Для команд, чувствительных к бюджету, но требующих высокочастотных Agent-вызовов, это больше не выбор «в силу необходимости» — это обоснованное данными рациональное решение.
Разбор архитектуры: почему Plus работает как Agent-рабочая лошадка
Qwen3.6-Plus позиционируется иначе, чем вариант Max. Max стремится к максимальной производительности; Plus стремится к максимальному результату на единицу стоимости.
| Параметр | Qwen3.6-Plus | Claude Opus 4.7 | Разница |
|---|---|---|---|
| Архитектура | Гибридная разреженная MoE | Плотная модель | - |
| Контекстное окно | 1M токенов | 200K токенов | 5x |
| SWE-bench Verified | 78.8% | 64.3% | +14.5pp |
| Terminal-bench | 61+ | ~55 | +6+ |
| Цена ввода ($/MTok) | ~$0.4 | ~$2.0 | в 5 раз дешевле |
| Цена вывода ($/MTok) | ~$1.6 | ~$10.0 | в 6 раз дешевле |
Ключевое отличие — MoE-архитектура. Plus активирует только подмножество экспертов во время инференса:
- Простые задачи стоят очень мало: Повседневные разговоры, простое дополнение кода активируют несколько экспертов
- Сложные задачи автоматически масштабируются: Сценарии глубокого рассуждения автоматически вызывают больше экспертов
- Встроенная маршрутизация инструментов: Не нужна внешняя инфраструктура — модель сама решает, когда вызывать поиск, выполнение кода или запросы к базе данных
Реальный мир: что означает покрытие 80%
Тестирование разработчика @AdolfoUsier предоставляет конкретные данные:
«Qwen 3.6 Plus справляется с 80% ежедневной agent-нагрузки при цене ~1/5 от Opus.»

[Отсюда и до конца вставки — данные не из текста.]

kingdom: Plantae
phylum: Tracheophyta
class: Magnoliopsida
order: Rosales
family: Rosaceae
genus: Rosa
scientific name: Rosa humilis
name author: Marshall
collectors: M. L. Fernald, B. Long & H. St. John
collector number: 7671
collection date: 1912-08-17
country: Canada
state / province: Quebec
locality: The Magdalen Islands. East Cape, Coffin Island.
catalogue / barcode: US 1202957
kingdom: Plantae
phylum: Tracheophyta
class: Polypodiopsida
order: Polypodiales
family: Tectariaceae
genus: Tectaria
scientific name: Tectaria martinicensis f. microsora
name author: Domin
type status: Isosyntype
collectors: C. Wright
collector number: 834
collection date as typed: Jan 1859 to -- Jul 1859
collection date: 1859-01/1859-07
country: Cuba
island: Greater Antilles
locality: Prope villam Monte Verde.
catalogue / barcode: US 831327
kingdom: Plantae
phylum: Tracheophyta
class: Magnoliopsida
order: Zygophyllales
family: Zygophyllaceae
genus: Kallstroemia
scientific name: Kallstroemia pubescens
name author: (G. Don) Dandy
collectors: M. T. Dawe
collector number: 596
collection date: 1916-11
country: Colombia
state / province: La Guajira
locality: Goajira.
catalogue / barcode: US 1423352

Разбивка этих 80% типичной нагрузки:
- Ревью и дополнение кода: Ежедневное PR-ревью, дополнение функций, простые исправления багов
- Документация и суммаризация: API-документы, протоколы встреч, анализ логов
- Запросы и анализ данных: Генерация SQL, обработка CSV, простая визуализация данных
- Многошаговые диалоги и планирование: Декомпозиция задач, планирование шагов, отслеживание состояния
Оставшиеся 20% (сложное проектирование архитектуры, операции с высокой чувствительностью к безопасности, крайне высокие требования к точности) всё ещё требуют моделей уровня Opus.
Рекомендации
| Ваш сценарий | Рекомендация |
|---|---|
| Индивидуальная разработка прототипов Agent | Используйте Plus напрямую — минимальная стоимость, достаточно для проверки идей |
| Внутренние инструментальные цепочки команд | Plus по умолчанию, Opus как fallback |
| SaaS для клиентов | Многоуровневая архитектура, Plus обрабатывает большинство запросов |
| Локальное развертывание | Qwen3.6-27B работает на 24GB VRAM, подходит для edge-сценариев |
Начало работы: Доступен через Together AI, Alibaba Cloud Bailian или прямую загрузку весов для локального развертывания. Совместимый с OpenAI API, изменений в существующем коде не требуется.